Your instructions: After locating the line that holds "estrema e resistenza", repeat it and each following line exactly until the material ends, skipping pictures.

Data records START

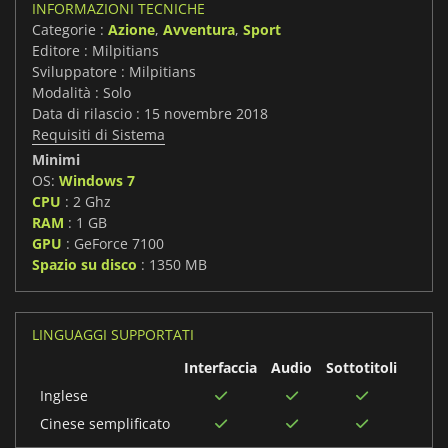
INFORMAZIONI TECNICHE
Categorie :
Azione
,
Avventura
,
Sport
Editore : Milpitians
Sviluppatore : Milpitians
Modalità : Solo
Data di rilascio : 15 novembre 2018
Requisiti di Sistema
Minimi
OS:
Windows 7
CPU
: 2 Ghz
RAM
: 1 GB
GPU
: GeForce 7100
Spazio su disco
: 1350 MB
LINGUAGGI SUPPORTATI
Interfaccia
Audio
Sottotitoli
Inglese
Cinese semplificato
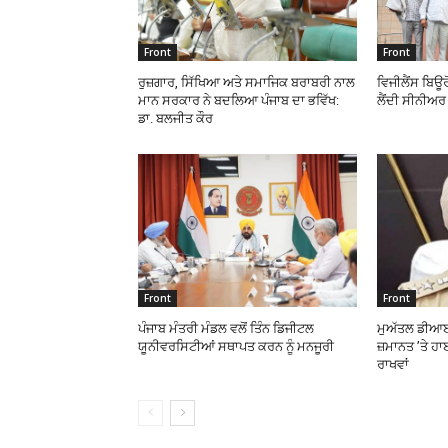
Front
Front
ਰੁਜ਼ਗਾਰ, ਸਿੱਖਿਆ ਅਤੇ ਸਮਾਜਿਕ ਬਰਾਬਰੀ ਨਾਲ
ਵਿਜੀਲੈਂਸ ਬਿਊਰ
ਮਾਨ ਸਰਕਾਰ ਨੇ ਬਦਲਿਆ ਪੰਜਾਬ ਦਾ ਭਵਿੱਖ:
ਲੈਂਦੀ ਸੀਨੀਅਰ 
ਡਾ. ਬਲਜੀਤ ਕੌਰ
Front
Front
ਪੰਜਾਬ ਮੰਤਰੀ ਮੰਡਲ ਵਲੋਂ ਤਿੰਨ ਡਿਜੀਟਲ
ਮੁਅੱਤਲ ਡੀਆਈ
ਯੂਨੀਵਰਸਿਟੀਆਂ ਸਥਾਪਤ ਕਰਨ ਨੂੰ ਮਨਜੂਰੀ
ਜ਼ਮਾਨਤ ’ਤੇ ਹਾ
ਰਾਖਵਾਂ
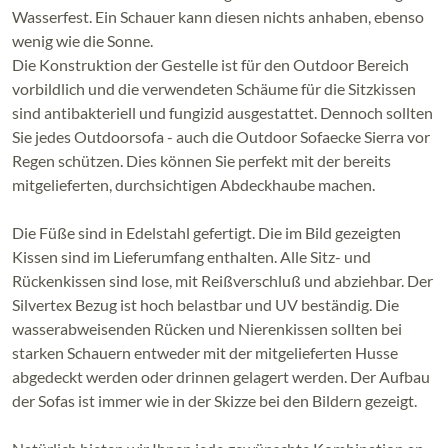
Wasserfest. Ein Schauer kann diesen nichts anhaben, ebenso
wenig wie die Sonne.
Die Konstruktion der Gestelle ist für den Outdoor Bereich
vorbildlich und die verwendeten Schäume für die Sitzkissen
sind antibakteriell und fungizid ausgestattet. Dennoch sollten
Sie jedes Outdoorsofa - auch die Outdoor Sofaecke Sierra vor
Regen schützen. Dies können Sie perfekt mit der bereits
mitgelieferten, durchsichtigen Abdeckhaube machen.
Die Füße sind in Edelstahl gefertigt. Die im Bild gezeigten
Kissen sind im Lieferumfang enthalten. Alle Sitz- und
Rückenkissen sind lose, mit Reißverschluß und abziehbar. Der
Silvertex Bezug ist hoch belastbar und UV beständig. Die
wasserabweisenden Rücken und Nierenkissen sollten bei
starken Schauern entweder mit der mitgelieferten Husse
abgedeckt werden oder drinnen gelagert werden. Der Aufbau
der Sofas ist immer wie in der Skizze bei den Bildern gezeigt.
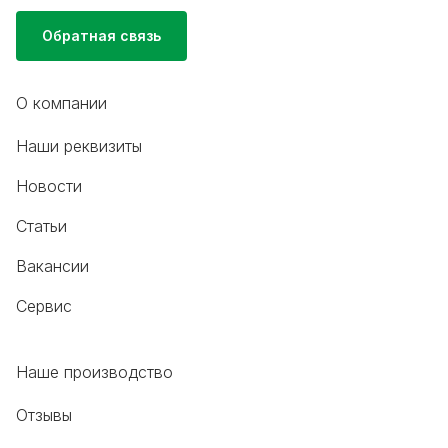
Обратная связь
О компании
Наши реквизиты
Новости
Статьи
Вакансии
Сервис
Наше производство
Отзывы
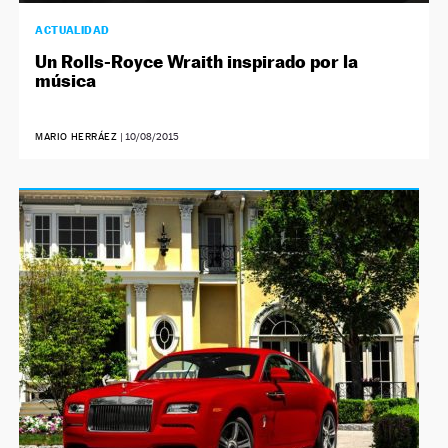
ACTUALIDAD
Un Rolls-Royce Wraith inspirado por la
música
MARIO HERRÁEZ
|
10/08/2015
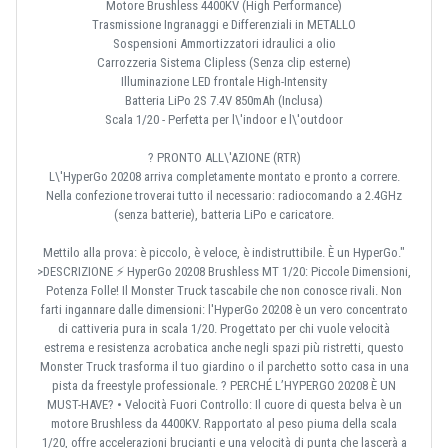
Motore Brushless 4400KV (High Performance)
Trasmissione Ingranaggi e Differenziali in METALLO
Sospensioni Ammortizzatori idraulici a olio
Carrozzeria Sistema Clipless (Senza clip esterne)
Illuminazione LED frontale High-Intensity
Batteria LiPo 2S 7.4V 850mAh (Inclusa)
Scala 1/20 - Perfetta per l\'indoor e l\'outdoor
? PRONTO ALL\'AZIONE (RTR)
L\'HyperGo 20208 arriva completamente montato e pronto a correre.
Nella confezione troverai tutto il necessario: radiocomando a 2.4GHz
(senza batterie), batteria LiPo e caricatore.
Mettilo alla prova: è piccolo, è veloce, è indistruttibile. È un HyperGo."
>DESCRIZIONE ⚡ HyperGo 20208 Brushless MT 1/20: Piccole Dimensioni,
Potenza Folle! Il Monster Truck tascabile che non conosce rivali. Non
farti ingannare dalle dimensioni: l'HyperGo 20208 è un vero concentrato
di cattiveria pura in scala 1/20. Progettato per chi vuole velocità
estrema e resistenza acrobatica anche negli spazi più ristretti, questo
Monster Truck trasforma il tuo giardino o il parchetto sotto casa in una
pista da freestyle professionale. ? PERCHÉ L’HYPERGO 20208 È UN
MUST-HAVE? • Velocità Fuori Controllo: Il cuore di questa belva è un
motore Brushless da 4400KV. Rapportato al peso piuma della scala
1/20, offre accelerazioni brucianti e una velocità di punta che lascerà a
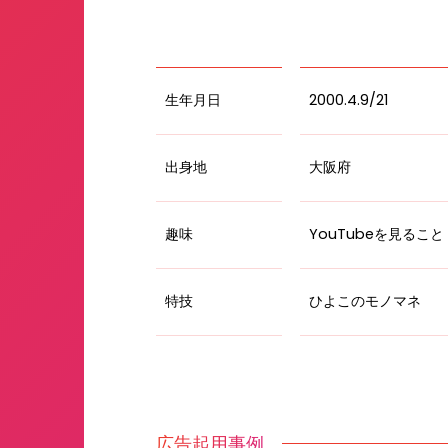
生年月日
2000.4.9/21
出身地
大阪府
趣味
YouTubeを見ること
特技
ひよこのモノマネ
広告起用事例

Data records END

Task output:
estrema e resistenza acrobatica anche negli spazi più ristretti, questo
Monster Truck trasforma il tuo giardino o il parchetto sotto casa in una
pista da freestyle professionale. ? PERCHÉ L’HYPERGO 20208 È UN
MUST-HAVE? • Velocità Fuori Controllo: Il cuore di questa belva è un
motore Brushless da 4400KV. Rapportato al peso piuma della scala
1/20, offre accelerazioni brucianti e una velocità di punta che lascerà a
生年月日
2000.4.9/21
出身地
大阪府
趣味
YouTubeを見ること
特技
ひよこのモノマネ
広告起用事例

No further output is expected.